+++ Data provided +++

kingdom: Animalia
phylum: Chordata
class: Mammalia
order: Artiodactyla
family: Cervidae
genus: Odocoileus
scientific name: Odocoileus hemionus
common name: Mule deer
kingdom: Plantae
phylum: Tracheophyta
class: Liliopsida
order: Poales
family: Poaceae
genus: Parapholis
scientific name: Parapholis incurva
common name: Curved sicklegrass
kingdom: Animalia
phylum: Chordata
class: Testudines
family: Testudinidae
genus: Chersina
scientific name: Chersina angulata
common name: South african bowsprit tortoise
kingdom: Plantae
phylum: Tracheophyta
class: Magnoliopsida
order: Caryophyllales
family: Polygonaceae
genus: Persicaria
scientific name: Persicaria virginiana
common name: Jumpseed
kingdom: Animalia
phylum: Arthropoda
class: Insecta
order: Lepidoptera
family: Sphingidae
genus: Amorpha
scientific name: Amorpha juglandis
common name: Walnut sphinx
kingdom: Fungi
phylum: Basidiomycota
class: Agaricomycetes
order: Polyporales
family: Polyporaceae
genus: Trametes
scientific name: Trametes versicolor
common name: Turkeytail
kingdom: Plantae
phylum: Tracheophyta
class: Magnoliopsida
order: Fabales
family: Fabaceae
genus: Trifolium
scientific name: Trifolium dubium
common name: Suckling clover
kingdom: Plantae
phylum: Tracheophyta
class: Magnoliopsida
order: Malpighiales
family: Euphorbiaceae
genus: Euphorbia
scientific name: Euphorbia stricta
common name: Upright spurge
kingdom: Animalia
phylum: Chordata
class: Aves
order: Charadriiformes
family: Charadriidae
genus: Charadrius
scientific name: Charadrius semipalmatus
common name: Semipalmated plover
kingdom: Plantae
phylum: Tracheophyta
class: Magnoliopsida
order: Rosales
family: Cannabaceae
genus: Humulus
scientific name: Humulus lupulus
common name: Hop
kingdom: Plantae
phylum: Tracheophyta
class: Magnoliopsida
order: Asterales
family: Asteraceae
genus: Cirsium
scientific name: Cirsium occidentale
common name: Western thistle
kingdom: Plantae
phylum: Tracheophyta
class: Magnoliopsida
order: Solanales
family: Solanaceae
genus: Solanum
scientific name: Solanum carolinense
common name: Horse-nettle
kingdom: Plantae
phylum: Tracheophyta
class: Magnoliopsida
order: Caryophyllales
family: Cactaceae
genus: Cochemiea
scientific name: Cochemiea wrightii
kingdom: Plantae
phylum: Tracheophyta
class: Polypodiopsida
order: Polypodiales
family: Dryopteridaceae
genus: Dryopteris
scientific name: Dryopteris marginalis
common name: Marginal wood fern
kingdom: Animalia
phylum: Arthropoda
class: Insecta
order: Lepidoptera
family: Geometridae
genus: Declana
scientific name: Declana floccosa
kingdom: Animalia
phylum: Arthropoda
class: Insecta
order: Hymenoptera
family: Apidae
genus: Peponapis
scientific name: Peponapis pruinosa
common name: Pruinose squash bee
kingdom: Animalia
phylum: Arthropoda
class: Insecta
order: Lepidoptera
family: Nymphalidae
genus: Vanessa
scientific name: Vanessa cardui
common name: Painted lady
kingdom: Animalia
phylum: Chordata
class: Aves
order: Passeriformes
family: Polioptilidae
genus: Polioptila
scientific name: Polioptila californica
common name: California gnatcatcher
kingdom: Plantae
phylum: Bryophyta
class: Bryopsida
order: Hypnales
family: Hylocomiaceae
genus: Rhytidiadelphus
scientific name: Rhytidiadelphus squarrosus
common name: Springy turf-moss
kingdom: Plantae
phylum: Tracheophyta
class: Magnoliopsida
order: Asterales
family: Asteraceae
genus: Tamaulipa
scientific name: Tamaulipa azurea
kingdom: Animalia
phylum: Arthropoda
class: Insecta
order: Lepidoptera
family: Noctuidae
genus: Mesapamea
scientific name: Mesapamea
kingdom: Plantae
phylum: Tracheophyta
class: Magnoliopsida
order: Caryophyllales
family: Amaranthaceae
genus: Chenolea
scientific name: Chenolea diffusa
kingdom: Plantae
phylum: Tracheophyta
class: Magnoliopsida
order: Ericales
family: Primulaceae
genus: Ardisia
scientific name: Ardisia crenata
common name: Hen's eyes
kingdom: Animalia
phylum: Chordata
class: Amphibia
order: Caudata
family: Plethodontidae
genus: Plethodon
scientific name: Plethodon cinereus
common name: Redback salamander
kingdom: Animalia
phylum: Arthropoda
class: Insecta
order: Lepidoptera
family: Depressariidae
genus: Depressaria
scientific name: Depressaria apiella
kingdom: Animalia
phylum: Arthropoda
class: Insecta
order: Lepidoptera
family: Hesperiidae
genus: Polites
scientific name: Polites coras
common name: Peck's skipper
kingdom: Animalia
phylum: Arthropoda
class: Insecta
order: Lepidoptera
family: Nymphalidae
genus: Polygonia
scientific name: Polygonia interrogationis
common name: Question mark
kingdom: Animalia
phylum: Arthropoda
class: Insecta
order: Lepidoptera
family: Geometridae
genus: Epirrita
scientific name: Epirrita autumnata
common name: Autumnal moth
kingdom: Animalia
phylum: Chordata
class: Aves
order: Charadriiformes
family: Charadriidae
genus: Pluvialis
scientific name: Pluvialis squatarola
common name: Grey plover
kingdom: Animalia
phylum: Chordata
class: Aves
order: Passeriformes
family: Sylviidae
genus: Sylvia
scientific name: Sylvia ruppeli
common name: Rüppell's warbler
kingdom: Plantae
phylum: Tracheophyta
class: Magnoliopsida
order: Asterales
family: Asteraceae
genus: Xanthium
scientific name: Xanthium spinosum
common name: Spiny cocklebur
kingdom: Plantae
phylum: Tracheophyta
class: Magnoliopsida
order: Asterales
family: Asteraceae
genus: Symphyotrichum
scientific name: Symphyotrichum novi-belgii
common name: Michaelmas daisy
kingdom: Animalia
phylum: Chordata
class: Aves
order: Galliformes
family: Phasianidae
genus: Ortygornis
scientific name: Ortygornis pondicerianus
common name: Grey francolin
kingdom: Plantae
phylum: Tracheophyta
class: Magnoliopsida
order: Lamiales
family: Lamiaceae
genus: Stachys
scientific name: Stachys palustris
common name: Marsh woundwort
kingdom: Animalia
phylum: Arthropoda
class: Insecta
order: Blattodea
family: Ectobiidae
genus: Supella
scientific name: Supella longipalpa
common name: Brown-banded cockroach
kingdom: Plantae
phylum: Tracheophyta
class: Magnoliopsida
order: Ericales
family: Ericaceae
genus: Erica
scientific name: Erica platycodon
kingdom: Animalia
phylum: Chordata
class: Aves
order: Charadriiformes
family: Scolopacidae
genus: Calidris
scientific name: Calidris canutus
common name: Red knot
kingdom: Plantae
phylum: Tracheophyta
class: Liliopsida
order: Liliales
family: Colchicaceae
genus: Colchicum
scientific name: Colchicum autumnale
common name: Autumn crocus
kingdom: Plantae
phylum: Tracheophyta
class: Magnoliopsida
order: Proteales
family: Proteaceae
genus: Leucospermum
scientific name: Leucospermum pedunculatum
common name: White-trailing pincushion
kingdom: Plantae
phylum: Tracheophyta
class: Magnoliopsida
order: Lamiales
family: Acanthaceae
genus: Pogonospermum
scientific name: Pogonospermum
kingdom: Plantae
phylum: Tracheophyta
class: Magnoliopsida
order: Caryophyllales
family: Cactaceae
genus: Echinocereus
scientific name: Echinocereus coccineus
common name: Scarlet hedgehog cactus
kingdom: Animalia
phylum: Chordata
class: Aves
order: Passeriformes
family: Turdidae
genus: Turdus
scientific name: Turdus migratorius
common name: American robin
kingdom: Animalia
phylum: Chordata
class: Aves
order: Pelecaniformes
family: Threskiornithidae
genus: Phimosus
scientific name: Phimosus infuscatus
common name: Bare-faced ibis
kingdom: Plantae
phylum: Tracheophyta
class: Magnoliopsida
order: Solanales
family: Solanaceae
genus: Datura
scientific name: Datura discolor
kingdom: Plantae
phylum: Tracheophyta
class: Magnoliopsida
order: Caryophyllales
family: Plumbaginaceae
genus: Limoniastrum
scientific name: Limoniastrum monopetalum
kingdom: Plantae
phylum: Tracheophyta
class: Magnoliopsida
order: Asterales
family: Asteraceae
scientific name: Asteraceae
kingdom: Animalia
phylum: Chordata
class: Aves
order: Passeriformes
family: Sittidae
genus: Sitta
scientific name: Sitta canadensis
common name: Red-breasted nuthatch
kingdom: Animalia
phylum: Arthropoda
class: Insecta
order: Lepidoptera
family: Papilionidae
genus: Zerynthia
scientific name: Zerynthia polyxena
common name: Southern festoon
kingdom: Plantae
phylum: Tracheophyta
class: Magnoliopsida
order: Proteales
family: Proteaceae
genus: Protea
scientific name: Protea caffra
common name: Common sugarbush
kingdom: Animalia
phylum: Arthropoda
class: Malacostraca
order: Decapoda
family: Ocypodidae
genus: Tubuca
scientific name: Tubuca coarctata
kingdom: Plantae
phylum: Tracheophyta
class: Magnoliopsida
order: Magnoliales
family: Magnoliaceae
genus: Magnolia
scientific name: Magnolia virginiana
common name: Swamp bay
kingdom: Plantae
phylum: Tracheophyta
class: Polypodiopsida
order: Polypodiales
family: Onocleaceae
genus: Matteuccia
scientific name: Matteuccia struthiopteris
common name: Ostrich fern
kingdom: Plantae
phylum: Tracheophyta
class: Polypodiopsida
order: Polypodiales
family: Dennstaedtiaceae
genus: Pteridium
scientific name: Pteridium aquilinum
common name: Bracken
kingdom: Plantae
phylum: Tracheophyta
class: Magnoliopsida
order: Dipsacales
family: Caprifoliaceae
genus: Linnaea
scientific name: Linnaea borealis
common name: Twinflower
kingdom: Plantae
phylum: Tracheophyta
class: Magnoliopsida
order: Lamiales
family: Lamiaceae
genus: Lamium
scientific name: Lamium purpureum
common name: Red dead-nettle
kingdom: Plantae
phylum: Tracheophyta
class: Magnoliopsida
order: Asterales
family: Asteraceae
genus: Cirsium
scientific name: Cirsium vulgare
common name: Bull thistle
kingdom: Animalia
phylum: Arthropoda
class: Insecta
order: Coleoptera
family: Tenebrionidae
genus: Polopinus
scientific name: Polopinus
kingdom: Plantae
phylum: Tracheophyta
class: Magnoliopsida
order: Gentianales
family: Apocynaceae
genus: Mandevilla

+++

Do this: In the records above, copy every line from the one containing "genus: Humulus" down to the one containing "genus: Dryopteris", both included, without any change.

Answer to the task:
genus: Humulus
scientific name: Humulus lupulus
common name: Hop
kingdom: Plantae
phylum: Tracheophyta
class: Magnoliopsida
order: Asterales
family: Asteraceae
genus: Cirsium
scientific name: Cirsium occidentale
common name: Western thistle
kingdom: Plantae
phylum: Tracheophyta
class: Magnoliopsida
order: Solanales
family: Solanaceae
genus: Solanum
scientific name: Solanum carolinense
common name: Horse-nettle
kingdom: Plantae
phylum: Tracheophyta
class: Magnoliopsida
order: Caryophyllales
family: Cactaceae
genus: Cochemiea
scientific name: Cochemiea wrightii
kingdom: Plantae
phylum: Tracheophyta
class: Polypodiopsida
order: Polypodiales
family: Dryopteridaceae
genus: Dryopteris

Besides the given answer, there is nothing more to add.